Please rewrite the paragraph of the retail sales passage that begins "Play. Rejection is expected in selling" as a short bulleted list that keeps its main facts.

_Passage to read_:
┄┄┄┄┄┄┄┄┄┄

Provide retail sales training to give them a process to hang their sales presentation on rather than “winging it.” Nothing knocks down fear better than knowing where objections might surface and how to handle them. And sales training is a skill set you constantly develop over time, not like training how to make a rose out of a radish.
Hold a daily contest. Create a daily sales contest for your employees. Choose an affordable item and show them all you can about it. Ask them to find other creative uses for the same item and highlight those with their customers. This process creates creative pathways in your employees' minds as they show how the item is used. It puts learning and creativity at the top of their minds.
Play. Rejection is expected in selling. Learn to welcome it. Role-play a sale with an individual on your crew. Have them role-play a stellar selling job, but when they try to close the sale, say, “No.” Let them figure out what their next moves are without telling them. The goal when coaching them is for those salespeople to keep the conversation going and then unpack what went right and what could have been done better. This way, you will train their brains to look for alternatives and not shut down for fear their customer will walk.
In Sum
Customers who come to your brick-and-mortar store are looking to spend their money. If you’ve avoided hiring creative people, it will be up to you to devise innovative ways to get employees over their fear of sales and engage customers.
But you must do it!
Otherwise, your store will be uninspiring, dated, and quiet. Your employees will fear selling anything more than what a customer asks for. In short, they are warehouse workers who have switched off their brains.
Turning off fear when selling comes from turning on creativity. It must be nurtured and played with to open the window to possibilities.
If the pool builder had not been afraid, he would have upsold more upscale items on top of his sale. His customer would have been happier and not jealous of his neighbor.
Instead, this pool builder probably lost an entire neighborhood’s future business because of his needless fear.

┄┄┄┄┄┄┄┄┄┄

_Record set_:
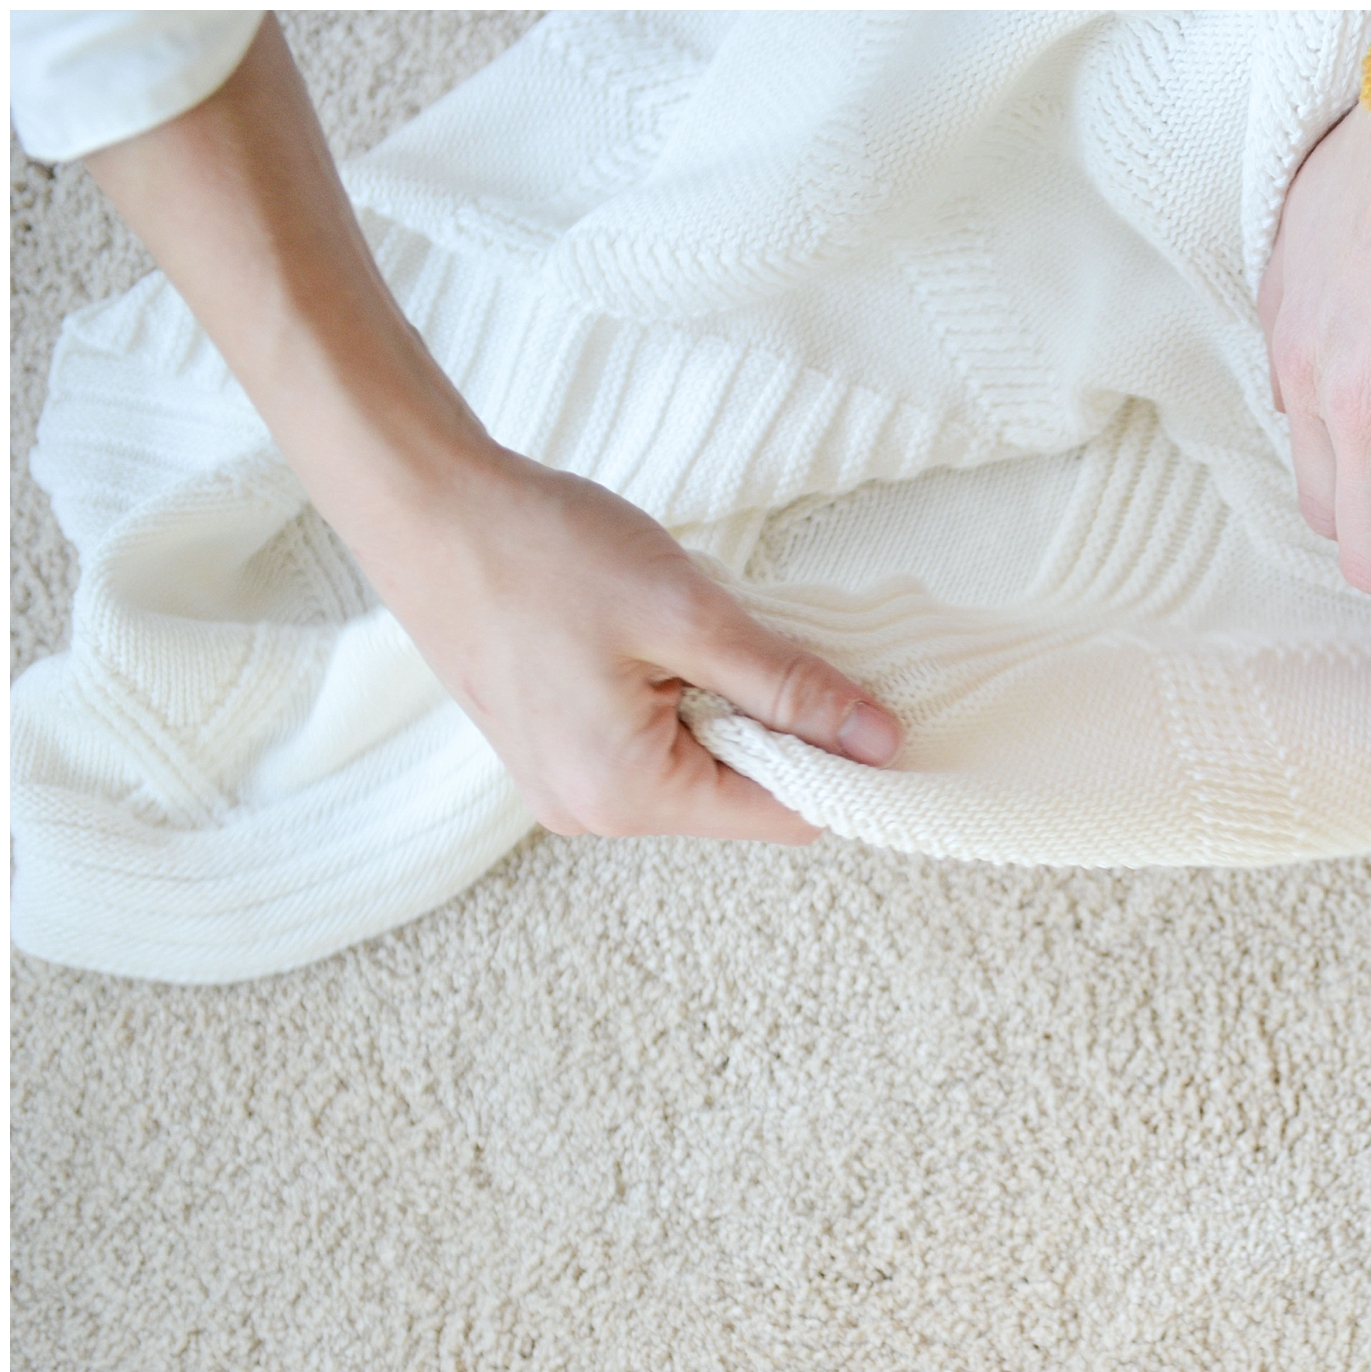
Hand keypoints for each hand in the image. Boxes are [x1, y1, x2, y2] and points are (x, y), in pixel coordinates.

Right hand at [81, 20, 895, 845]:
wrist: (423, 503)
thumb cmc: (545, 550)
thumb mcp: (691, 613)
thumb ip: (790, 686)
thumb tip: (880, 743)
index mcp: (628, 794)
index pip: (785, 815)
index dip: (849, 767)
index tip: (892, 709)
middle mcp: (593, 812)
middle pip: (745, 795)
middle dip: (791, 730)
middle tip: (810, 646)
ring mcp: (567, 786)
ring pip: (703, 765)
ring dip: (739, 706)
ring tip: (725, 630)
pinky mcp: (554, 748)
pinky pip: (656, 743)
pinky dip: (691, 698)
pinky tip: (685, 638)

┄┄┄┄┄┄┄┄┄┄

_Output for this task_:
- Rejection is an expected part of selling, so learn to welcome it.
- Role-play a sale with one member of your crew and have them do an excellent selling job.
- When they try to close, say "No," and let them work out their next moves without help.
- The coaching goal is for them to keep the conversation going, then review what went right and what could have been done better.
- This trains them to look for alternatives instead of shutting down out of fear that the customer will walk.